The 35th Signal Battalion - Enhanced is a reserve unit of the United States Army. The 35th provides critical battlefield communication support for combat operations worldwide. It is headquartered at the Fort Allen Armed Forces Reserve Center Fort Allen, Puerto Rico. The 35th Signal Battalion - Enhanced has four companies: HHC, A Co, B Co, and C Co.

==Lineage==
- Constituted on 11 May 1942 in the Army of the United States as the 35th Signal Construction Battalion
- Activated 23 February 1943 at Camp Crowder, Missouri
- Reorganized and redesignated on 20 May 1945 as the 35th Signal Light Construction Battalion
- Inactivated 5 October 1945 at Camp Polk, Louisiana
- Allotted 12 January 1948 to the Organized Reserves
- Activated 16 January 1948 with headquarters at Newark, New Jersey
(Organized Reserves redesignated 25 March 1948 as the Organized Reserve Corps; redesignated 9 July 1952 as the Army Reserve)
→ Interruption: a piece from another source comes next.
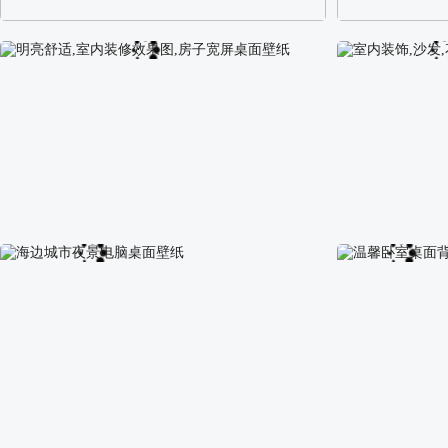
阿尔卑斯山区自然风景壁纸
校园长发可爱美
明亮舒适,室内装修效果图,房子宽屏桌面壁纸
室内装饰,沙发,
- Reorganized and redesignated 1 November 1950 as the 35th Signal Aviation Construction Battalion
- Reorganized and redesignated 25 April 1952 as the 35th Signal Construction Battalion
- Reorganized and redesignated 15 July 1953 as the 35th Signal Battalion
- Location of headquarters changed 7 February 1958 to Jersey City, New Jersey
- Inactivated 24 July 1959 at Jersey City, New Jersey
- Activated 16 November 1980 at Fort Allen, Puerto Rico
- 807th Signal Company Activated 1 November 2004 in support of Operation Iraqi Freedom and Operation Enduring freedom Fort Allen, Puerto Rico
- 35th SIG BN deployed as the 35th Integrated Theater Signal Battalion in support of OPERATION IRAQI FREEDOM on 8 July 2007. Fort Allen, Puerto Rico
- Reorganized 30 January 2011 as the 35th Expeditionary Signal Battalion (ESB)
- B Company, 35th Expeditionary Signal Battalion deployed to Iraq in support of OPERATION IRAQI FREEDOM on 23 September 2009. Aguadilla, Puerto Rico
- 35th Expeditionary Signal Battalion deployed to Kuwait in support of OPERATION ENDURING FREEDOM on 27 November 2014.
- A Company, 35th Expeditionary Signal Battalion, deployed to Kuwait in January 2022, returning in October 2022.
- B Company, 35th Expeditionary Signal Battalion, deployed to Poland in October 2021 and returning in August 2022.
- Reorganized 1 October 2022 into the 35th Expeditionary Signal Battalion - Enhanced (ESB-E)

==Honors==
===Campaign streamers===

- World War II
  - Normandy (with arrowhead)
  - Northern France
  - Rhineland
  - Ardennes-Alsace
  - Central Europe

===Decorations===
- Meritorious Unit Commendation, streamer embroidered EUROPEAN THEATER (35th Sig Const Bn cited for period 7 Jun – 6 Aug 1944; GO 44 Hq, 1st Army, 16 Mar 1945)

==Subordinate units==
- Headquarters and Headquarters Company (HHC), 35th Signal Battalion | Fort Allen, Puerto Rico
  - S1 – Personnel
  - S2/S3 – Operations, Plans, Training, Intelligence & Security
  - S4 – Logistics
  - Chaplain - Religious Services
  - 764 QM Det
- A Company | Yauco, Puerto Rico
- B Company | Aguadilla, Puerto Rico
- C Company | Puerto Nuevo
- 807th Signal Company - deactivated in 2007, Puerto Rico

==Coat of arms==
- Shield
  Tenne, five flashes radiating from base point argent, on a chief of the last three telephone poles palewise connected by two wires throughout of the first.

- Crest
  That for the regiments and separate battalions of the Army Reserve: On a wreath of the colors (argent and tenne) the Lexington Minute Man proper. The statue of the Minute Man, Captain John Parker (H.H. Kitson, sculptor) stands on the Common in Lexington, Massachusetts.

- Motto
  We carry the word!

Orange and white are the colors of the Signal Corps. The telephone poles are symbolic of the construction activities of the organization. The five flashes commemorate the campaigns of World War II. Additionally, the flashes are indicative of messages carried over the wires. The three poles and five flashes are suggestive of the numerical designation of the organization.